Collected data:
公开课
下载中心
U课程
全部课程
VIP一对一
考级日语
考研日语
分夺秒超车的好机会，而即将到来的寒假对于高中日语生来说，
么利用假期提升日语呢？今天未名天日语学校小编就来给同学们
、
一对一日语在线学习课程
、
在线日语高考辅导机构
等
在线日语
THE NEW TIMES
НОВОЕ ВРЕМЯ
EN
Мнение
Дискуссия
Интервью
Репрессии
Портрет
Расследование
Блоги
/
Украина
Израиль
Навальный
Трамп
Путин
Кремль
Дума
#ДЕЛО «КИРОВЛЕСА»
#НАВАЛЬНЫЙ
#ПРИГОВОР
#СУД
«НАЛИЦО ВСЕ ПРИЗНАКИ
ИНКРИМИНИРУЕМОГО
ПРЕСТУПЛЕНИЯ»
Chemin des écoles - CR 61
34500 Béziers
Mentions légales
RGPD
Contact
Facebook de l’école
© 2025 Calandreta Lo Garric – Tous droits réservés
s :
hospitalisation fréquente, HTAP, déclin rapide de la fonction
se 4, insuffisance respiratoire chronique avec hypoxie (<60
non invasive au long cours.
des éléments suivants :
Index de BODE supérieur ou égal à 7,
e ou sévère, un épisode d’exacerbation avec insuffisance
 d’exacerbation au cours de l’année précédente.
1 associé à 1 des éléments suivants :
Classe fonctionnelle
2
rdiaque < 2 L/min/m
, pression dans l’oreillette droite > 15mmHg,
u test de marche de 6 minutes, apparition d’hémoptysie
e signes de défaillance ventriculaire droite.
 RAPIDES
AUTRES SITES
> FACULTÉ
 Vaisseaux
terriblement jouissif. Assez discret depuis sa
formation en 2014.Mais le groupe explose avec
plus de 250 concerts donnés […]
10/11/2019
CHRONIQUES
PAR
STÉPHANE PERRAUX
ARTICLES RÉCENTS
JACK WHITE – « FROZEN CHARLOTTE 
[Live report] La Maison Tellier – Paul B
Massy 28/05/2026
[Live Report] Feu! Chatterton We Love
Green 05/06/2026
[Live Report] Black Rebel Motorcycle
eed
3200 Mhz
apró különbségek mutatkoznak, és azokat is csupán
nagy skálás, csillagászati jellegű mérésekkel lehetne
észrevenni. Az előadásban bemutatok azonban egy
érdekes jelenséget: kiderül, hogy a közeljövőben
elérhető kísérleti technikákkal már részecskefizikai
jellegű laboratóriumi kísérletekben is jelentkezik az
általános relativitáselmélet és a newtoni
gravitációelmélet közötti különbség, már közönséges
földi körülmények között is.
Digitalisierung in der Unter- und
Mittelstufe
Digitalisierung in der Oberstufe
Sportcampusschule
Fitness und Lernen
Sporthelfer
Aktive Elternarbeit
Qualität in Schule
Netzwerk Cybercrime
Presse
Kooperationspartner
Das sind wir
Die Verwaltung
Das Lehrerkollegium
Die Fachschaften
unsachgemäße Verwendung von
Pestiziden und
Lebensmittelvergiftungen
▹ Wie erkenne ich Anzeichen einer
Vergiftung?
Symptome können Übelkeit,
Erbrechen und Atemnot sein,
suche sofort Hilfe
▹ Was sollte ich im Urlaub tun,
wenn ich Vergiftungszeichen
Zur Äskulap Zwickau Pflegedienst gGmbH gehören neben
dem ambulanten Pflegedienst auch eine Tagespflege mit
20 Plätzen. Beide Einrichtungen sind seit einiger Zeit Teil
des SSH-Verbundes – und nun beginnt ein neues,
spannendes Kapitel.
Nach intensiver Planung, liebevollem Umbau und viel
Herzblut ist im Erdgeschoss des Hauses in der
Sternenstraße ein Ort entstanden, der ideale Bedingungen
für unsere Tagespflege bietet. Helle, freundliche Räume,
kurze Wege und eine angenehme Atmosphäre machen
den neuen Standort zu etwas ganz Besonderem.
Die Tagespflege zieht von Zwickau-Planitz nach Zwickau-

AIM OF THE TASK: Output every record above in full, exactly as it reads.

WRITTEN SOLUTION:
公开课
下载中心
U课程
全部课程
VIP一对一
考级日语
考研日语
分夺秒超车的好机会，而即将到来的寒假对于高中日语生来说，
么利用假期提升日语呢？今天未名天日语学校小编就来给同学们
、
一对一日语在线学习课程
、
在线日语高考辅导机构
等
在线日语
THE NEW TIMES
НОВОЕ ВРЕМЯ
EN
Мнение
Дискуссия
Интервью
Репрессии
Портрет
Расследование
Блоги
/
Украина
Израиль
Навальный
Трамп
Путин
Кремль
Дума
#ДЕЛО «КИРОВЛЕСА»
#НАВАЛЬНЫЙ
#ПРИГОВОР
#СУД
«НАЛИЦО ВСЕ ПРИЗНАКИ
ИНКРИМИНИРУЕМОГО
ПРЕСТУПЛЕНИЯ»
Chemin des écoles - CR 61
34500 Béziers
Mentions légales
RGPD
Contact
Facebook de l’école
© 2025 Calandreta Lo Garric – Tous droits réservés
s :
hospitalisation fréquente, HTAP, déclin rapide de la fonction
se 4, insuffisance respiratoire chronique avec hypoxie (<60
non invasive au long cours.
des éléments suivants :
Index de BODE supérieur ou égal à 7,
e ou sévère, un épisode d’exacerbation avec insuffisance
 d’exacerbation au cours de l’année précédente.
1 associé à 1 des éléments suivants :
Classe fonctionnelle
2
rdiaque < 2 L/min/m
, pression dans l’oreillette droite > 15mmHg,
u test de marche de 6 minutes, apparition d’hémoptysie
e signes de défaillance ventriculaire droite.
 RAPIDES
AUTRES SITES
> FACULTÉ
 Vaisseaux
terriblement jouissif. Assez discret depuis sa
formation en 2014.Mais le groupe explose avec
plus de 250 concerts donnés […]
10/11/2019
CHRONIQUES
PAR
STÉPHANE PERRAUX
ARTICLES RÉCENTS
JACK WHITE – « FROZEN CHARLOTTE 
[Live report] La Maison Tellier – Paul B
Massy 28/05/2026
[Live Report] Feu! Chatterton We Love
Green 05/06/2026
[Live Report] Black Rebel Motorcycle
eed
3200 Mhz
apró különbségek mutatkoznak, és azokat is csupán
nagy skálás, csillagászati jellegű mérésekkel lehetne
észrevenni. Az előadásban bemutatok azonban egy
érdekes jelenséget: kiderül, hogy a közeljövőben
elérhető kísérleti technikákkal már részecskefizikai
jellegű laboratóriumi kísérletekben is jelentkezik az
általános relativitáselmélet és a newtoni
gravitációelmélet közötti különbség, már közönséges
földi körülmények között is.
Digitalisierung in der Unter- und
Mittelstufe
Digitalisierung in der Oberstufe
Sportcampusschule
Fitness und Lernen
Sporthelfer
Aktive Elternarbeit
Qualität in Schule
Netzwerk Cybercrime
Presse
Kooperationspartner
Das sind wir
Die Verwaltung
Das Lehrerkollegium
Die Fachschaften
unsachgemäße Verwendung von
Pestiziden und
Lebensmittelvergiftungen
▹ Wie erkenne ich Anzeichen einer
Vergiftung?
Symptome können Übelkeit,
Erbrechen und Atemnot sein,
suche sofort Hilfe
▹ Was sollte ich im Urlaub tun,
wenn ich Vergiftungszeichen
Zur Äskulap Zwickau Pflegedienst gGmbH gehören neben
dem ambulanten Pflegedienst auch eine Tagespflege mit
20 Plätzen. Beide Einrichtungen sind seit einiger Zeit Teil
des SSH-Verbundes – und nun beginnt ein neues,
spannendes Kapitel.
Nach intensiver Planung, liebevollem Umbau und viel
Herzblut ist im Erdgeschoss des Hauses in der
Sternenstraße ein Ort entstanden, der ideale Bedingungen
für unsere Tagespflege bietet. Helle, freundliche Räume,
kurze Wege und eine angenehme Atmosphäre machen
den neuen Standort zu etwas ganz Besonderem.
Die Tagespflege zieht von Zwickau-Planitz nach Zwickau-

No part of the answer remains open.